| ← Previous race | Next race → |

Race details
- Date: April 25, 2004
- Official name: Gran Premio Foster's di San Marino 2004
- Location: Autodromo Enzo e Dino Ferrari, Imola, Emilia-Romagna, Italy
- Course: Permanent racing facility
- Course length: 4.933 km (3.065 miles)
- Distance: 62 laps, 305.609 km (189.897 miles)
- Weather: Sunny, Air: 22 °C (72 °F), Track 38 °C (100 °F)

Pole position
- Driver: Jenson Button; / BAR-Honda
- Time: 1:19.753

Fastest lap
- Driver: Michael Schumacher / Ferrari
- Time: 1:20.411 on lap 10 (lap record)

Podium
- First: Michael Schumacher; / Ferrari
- Second: Jenson Button; / BAR-Honda
- Third: Juan Pablo Montoya; / Williams-BMW

= 2004 San Marino Grand Prix =

The 2004 San Marino Grand Prix (officially the Gran Premio Foster's di San Marino 2004) was a Formula One motor race held on 25 April 2004 at the Autodromo Enzo e Dino Ferrari, Imola. It was Race 4 of 18 in the 2004 FIA Formula One World Championship.

The 62-lap race was won by Michael Schumacher driving a Ferrari. BAR-Honda driver Jenson Button finished second after starting from pole position. Juan Pablo Montoya finished third in a Williams-BMW.

==Friday drivers==
The bottom 6 teams in the 2003 Constructors' Championship were entitled to run a third car in free practice on Friday. These drivers drove on Friday but did not compete in qualifying or the race.

| Constructor | Nat | Driver |
|---|---|---|
| BAR-Honda | UK | Anthony Davidson |
| Sauber-Petronas |  | - |
| Jaguar-Cosworth | SWE | Björn Wirdheim |
| Toyota | BRA | Ricardo Zonta |
| Jordan-Ford | GER | Timo Glock |
| Minardi-Cosworth | BEL | Bas Leinders |

==Report==
=== Background ===
The 2004 San Marino Grand Prix marked the 10th anniversary of Roland Ratzenberger and Ayrton Senna's fatal accidents in 1994.

**EXERCISE DATA**
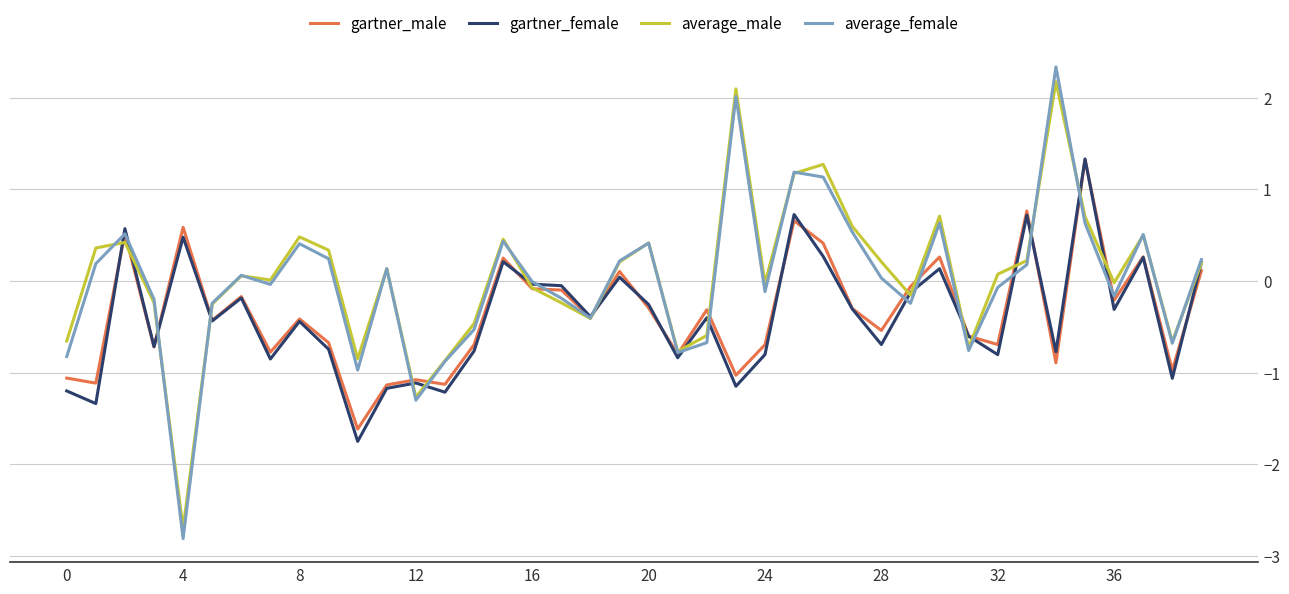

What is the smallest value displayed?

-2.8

* * *

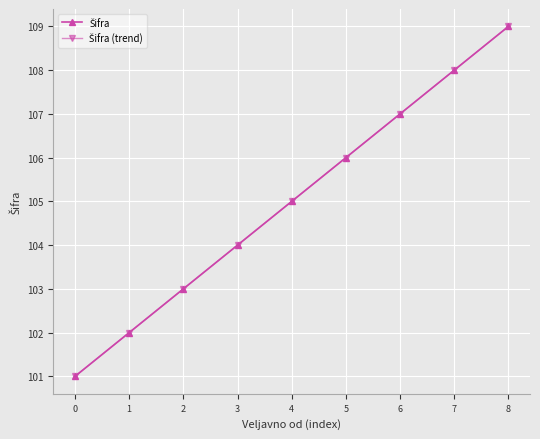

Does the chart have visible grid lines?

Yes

**YOUR OBJECTIVE**
Print the stretch of the 2004 San Marino Grand Prix page from "The 2004 San Marino Grand Prix (officially" through "or the race." word for word.

**PROBLEM SOLUTION**
The 2004 San Marino Grand Prix (officially the Gran Premio Foster's di San Marino 2004) was a Formula One motor race held on 25 April 2004 at the Autodromo Enzo e Dino Ferrari, Imola. It was Race 4 of 18 in the 2004 FIA Formula One World Championship.

The 62-lap race was won by Michael Schumacher driving a Ferrari. BAR-Honda driver Jenson Button finished second after starting from pole position. Juan Pablo Montoya finished third in a Williams-BMW.

==Friday drivers==
The bottom 6 teams in the 2003 Constructors' Championship were entitled to run a third car in free practice on Friday. These drivers drove on Friday but did not compete in qualifying or the race.